--- SUPPLIED ENTRIES Enclosed Below ---

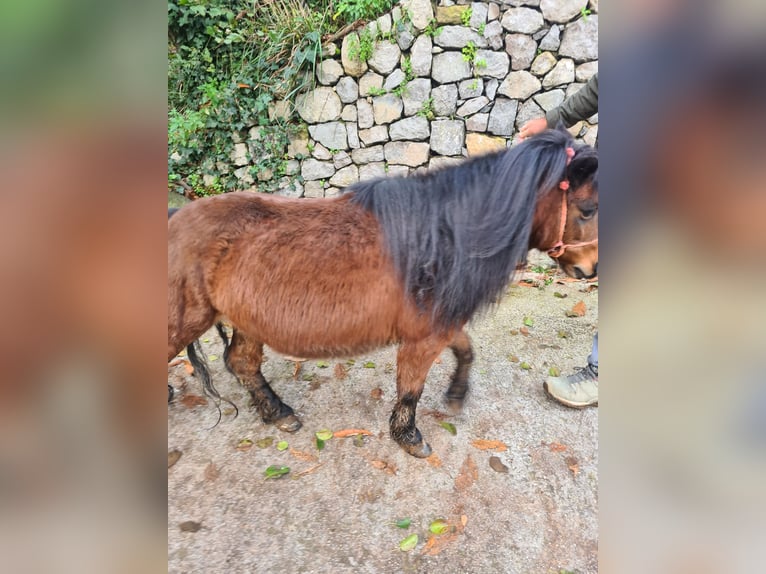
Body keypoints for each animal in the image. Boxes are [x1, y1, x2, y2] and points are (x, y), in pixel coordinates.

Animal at [170, 129, 600, 460]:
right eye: (589, 209)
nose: (591, 268)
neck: (439, 235)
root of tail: (175, 217)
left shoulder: (440, 324)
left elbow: (465, 351)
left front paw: (456, 394)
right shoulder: (423, 338)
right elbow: (411, 390)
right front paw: (408, 436)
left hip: (247, 321)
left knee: (242, 364)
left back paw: (278, 413)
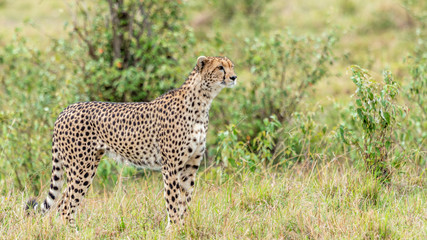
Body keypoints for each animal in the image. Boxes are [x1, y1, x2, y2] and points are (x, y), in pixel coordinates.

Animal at [27, 55, 237, 227]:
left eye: (232, 66)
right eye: (220, 67)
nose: (234, 77)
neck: (202, 101)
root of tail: (66, 109)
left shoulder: (190, 167)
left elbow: (184, 201)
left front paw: (182, 228)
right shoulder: (171, 167)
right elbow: (172, 201)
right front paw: (173, 230)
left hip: (84, 165)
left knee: (63, 202)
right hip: (81, 167)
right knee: (66, 205)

--- End of Enclosed SUPPLIED ENTRIES ---

* _WORK REQUIRED_
Go through the lines above and copy any that contain "front".

* _FINISHED TASK_
left front paw: (456, 394)
right front paw: (408, 436)
left front paw: (182, 228)
right front paw: (173, 230)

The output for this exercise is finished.